• Prompt: Can you recast the material below as a Markdown table with the columns "No." and "Line," giving each nonblank line its own row and leaving out the pictures?

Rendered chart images
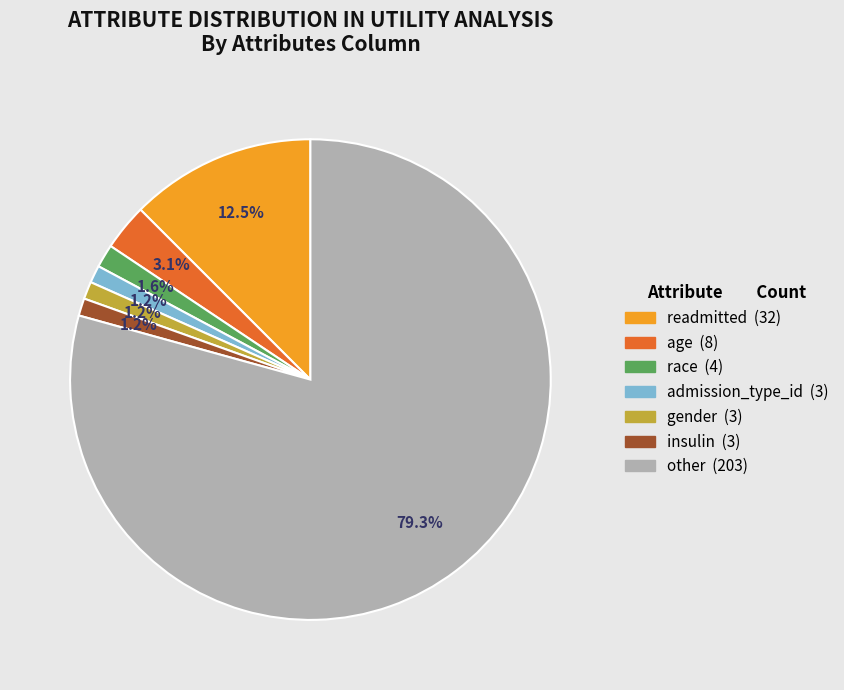

Does any single category account for the majority?

Yes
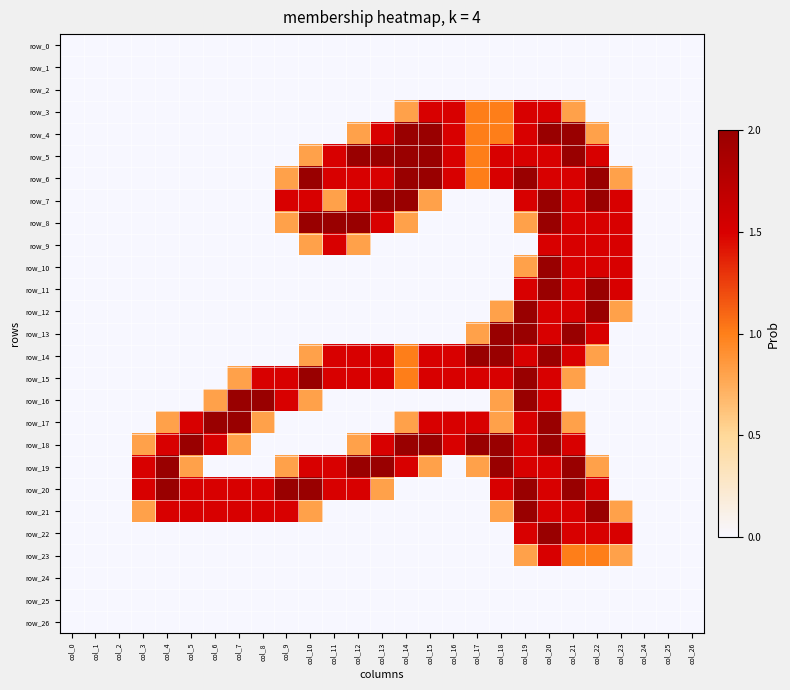

Is it true that row_5 equals 3.3 at col_14?

False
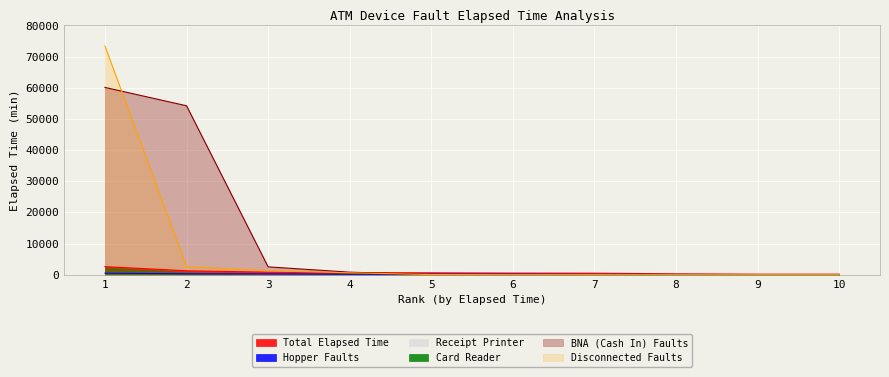

List the labels in order of value, largest first.

1, 2, 3, 4, 5, 6, 7, 8, 9, 10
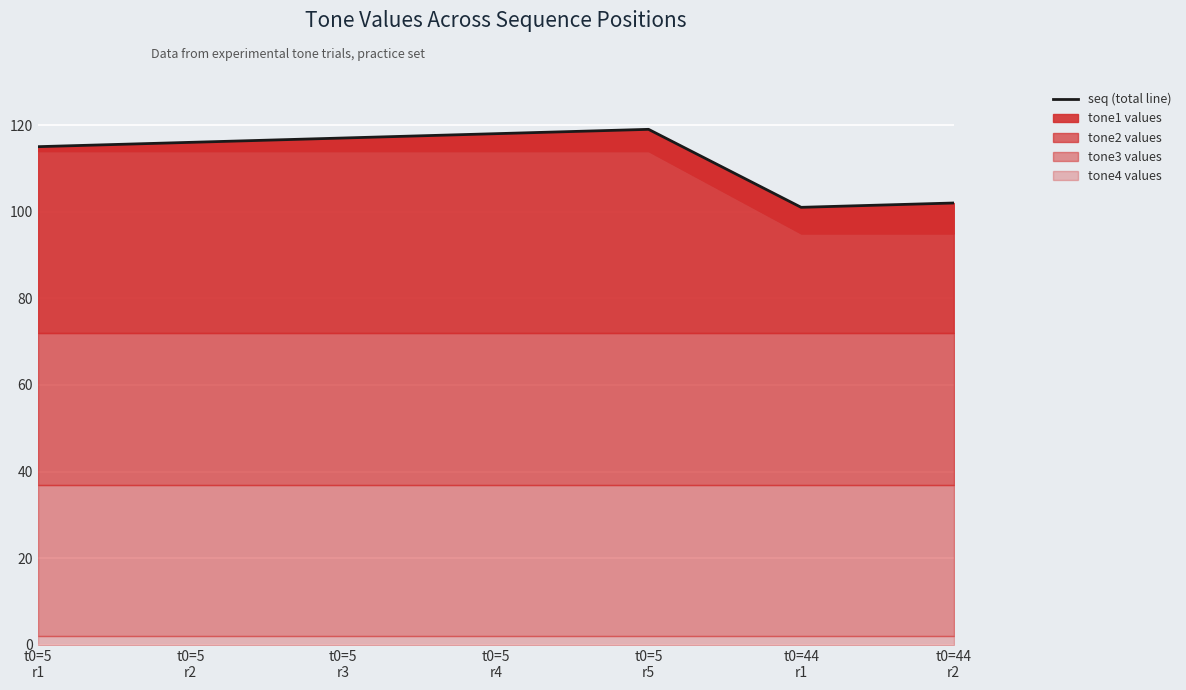

Reading right to left, transcribe all the data shown in this chart.

t0=44
r2=102	t0=44
r1=101	t0=5
r5=119	t0=5
r4=118	t0=5
r3=117	t0=5
r2=116	t0=5
r1=115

• Solution to this exercise:
| No. | Line |
|---|---|
| 1 | Does any single category account for the majority? |
| 2 | Yes |
| 3 | Is it true that row_5 equals 3.3 at col_14? |
| 4 | False |
| 5 | List the labels in order of value, largest first. |
| 6 | 1, 2, 3, 4, 5, 6, 7, 8, 9, 10 |
| 7 | Reading right to left, transcribe all the data shown in this chart. |
| 8 | t0=44 |
| 9 | r2=102	t0=44 |
| 10 | r1=101	t0=5 |
| 11 | r5=119	t0=5 |
| 12 | r4=118	t0=5 |
| 13 | r3=117	t0=5 |
| 14 | r2=116	t0=5 |
| 15 | r1=115 |